> _What the task requires_
Select the lines below containing the word "time".
>>>
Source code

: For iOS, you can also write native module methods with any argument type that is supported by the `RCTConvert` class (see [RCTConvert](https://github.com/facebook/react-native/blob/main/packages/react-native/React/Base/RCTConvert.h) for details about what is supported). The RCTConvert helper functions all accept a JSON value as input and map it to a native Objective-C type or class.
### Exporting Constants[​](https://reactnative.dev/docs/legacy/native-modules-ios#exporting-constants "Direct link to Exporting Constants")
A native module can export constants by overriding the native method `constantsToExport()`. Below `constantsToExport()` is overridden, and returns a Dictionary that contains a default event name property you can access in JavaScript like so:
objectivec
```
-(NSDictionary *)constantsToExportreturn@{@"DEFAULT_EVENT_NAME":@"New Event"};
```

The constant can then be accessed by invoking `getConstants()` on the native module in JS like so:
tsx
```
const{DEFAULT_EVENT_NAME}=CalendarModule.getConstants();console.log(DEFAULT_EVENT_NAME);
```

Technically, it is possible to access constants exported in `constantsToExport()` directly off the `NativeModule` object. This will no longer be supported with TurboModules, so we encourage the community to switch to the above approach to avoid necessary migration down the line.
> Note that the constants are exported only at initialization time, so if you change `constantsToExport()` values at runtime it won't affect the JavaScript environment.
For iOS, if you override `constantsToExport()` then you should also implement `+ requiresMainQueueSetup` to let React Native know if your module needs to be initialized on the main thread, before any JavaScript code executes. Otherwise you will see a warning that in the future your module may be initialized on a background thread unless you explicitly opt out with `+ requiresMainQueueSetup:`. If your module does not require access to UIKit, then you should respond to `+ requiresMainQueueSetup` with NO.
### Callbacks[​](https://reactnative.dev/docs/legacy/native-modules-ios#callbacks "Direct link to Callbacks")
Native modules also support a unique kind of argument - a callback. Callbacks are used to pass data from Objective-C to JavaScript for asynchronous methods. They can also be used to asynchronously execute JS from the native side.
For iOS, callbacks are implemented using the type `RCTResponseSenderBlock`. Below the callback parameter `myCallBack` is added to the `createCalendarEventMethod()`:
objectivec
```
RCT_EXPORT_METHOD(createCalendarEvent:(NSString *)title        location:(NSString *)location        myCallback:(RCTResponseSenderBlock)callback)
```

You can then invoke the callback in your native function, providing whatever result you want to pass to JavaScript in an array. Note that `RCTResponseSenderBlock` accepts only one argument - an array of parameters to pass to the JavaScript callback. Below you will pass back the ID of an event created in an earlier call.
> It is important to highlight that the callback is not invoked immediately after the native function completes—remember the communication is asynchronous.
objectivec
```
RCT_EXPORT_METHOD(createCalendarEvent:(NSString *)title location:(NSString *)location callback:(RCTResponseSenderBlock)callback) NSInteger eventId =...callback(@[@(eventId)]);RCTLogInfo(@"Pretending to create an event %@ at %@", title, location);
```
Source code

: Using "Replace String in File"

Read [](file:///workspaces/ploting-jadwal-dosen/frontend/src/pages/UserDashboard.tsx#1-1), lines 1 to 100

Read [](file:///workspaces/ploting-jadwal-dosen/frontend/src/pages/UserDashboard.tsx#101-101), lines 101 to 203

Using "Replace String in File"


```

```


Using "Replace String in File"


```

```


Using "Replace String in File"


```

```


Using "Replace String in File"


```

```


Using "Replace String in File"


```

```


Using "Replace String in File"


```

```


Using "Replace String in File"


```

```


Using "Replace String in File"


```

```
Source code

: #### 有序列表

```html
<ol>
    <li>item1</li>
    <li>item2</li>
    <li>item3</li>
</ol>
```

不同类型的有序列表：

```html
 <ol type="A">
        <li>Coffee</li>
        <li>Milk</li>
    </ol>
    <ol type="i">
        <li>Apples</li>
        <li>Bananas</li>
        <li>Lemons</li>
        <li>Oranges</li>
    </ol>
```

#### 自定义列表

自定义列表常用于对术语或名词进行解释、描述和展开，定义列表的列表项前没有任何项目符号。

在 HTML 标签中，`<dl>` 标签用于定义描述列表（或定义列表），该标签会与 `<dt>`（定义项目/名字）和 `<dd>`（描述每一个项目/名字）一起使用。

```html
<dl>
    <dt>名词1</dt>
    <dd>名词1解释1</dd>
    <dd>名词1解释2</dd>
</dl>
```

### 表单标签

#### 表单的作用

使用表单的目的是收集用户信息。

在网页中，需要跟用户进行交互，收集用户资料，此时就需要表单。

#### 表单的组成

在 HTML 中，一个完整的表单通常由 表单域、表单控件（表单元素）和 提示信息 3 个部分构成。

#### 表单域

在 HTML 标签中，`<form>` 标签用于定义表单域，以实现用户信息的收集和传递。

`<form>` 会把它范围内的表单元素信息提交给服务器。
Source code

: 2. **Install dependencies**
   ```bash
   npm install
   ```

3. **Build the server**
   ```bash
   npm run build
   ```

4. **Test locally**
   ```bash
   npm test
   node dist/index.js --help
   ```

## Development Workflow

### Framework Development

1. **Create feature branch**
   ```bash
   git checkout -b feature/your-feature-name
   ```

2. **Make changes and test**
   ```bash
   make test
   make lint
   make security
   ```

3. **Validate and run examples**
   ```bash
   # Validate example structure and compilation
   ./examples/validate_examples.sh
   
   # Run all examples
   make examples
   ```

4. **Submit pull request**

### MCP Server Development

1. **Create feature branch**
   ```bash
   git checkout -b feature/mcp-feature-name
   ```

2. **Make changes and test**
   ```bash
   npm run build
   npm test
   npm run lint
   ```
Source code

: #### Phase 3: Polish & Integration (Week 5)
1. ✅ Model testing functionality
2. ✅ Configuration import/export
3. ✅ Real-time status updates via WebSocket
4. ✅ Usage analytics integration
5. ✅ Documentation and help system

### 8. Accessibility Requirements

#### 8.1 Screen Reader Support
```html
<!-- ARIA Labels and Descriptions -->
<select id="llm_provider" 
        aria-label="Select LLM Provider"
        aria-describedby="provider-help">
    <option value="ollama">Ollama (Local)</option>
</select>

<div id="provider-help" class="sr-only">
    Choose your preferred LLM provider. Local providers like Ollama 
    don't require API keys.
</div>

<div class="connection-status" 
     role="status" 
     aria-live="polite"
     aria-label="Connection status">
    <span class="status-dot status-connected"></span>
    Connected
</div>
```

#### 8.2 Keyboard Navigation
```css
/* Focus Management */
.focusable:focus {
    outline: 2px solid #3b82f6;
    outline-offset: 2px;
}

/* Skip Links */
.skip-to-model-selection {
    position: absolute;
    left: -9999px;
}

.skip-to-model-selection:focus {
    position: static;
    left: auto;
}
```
<<<
> _Completed exercise_
> Note that the constants are exported only at initialization time, so if you change `constantsToExport()` values at runtime it won't affect the JavaScript environment.
3. ✅ Real-time status updates via WebSocket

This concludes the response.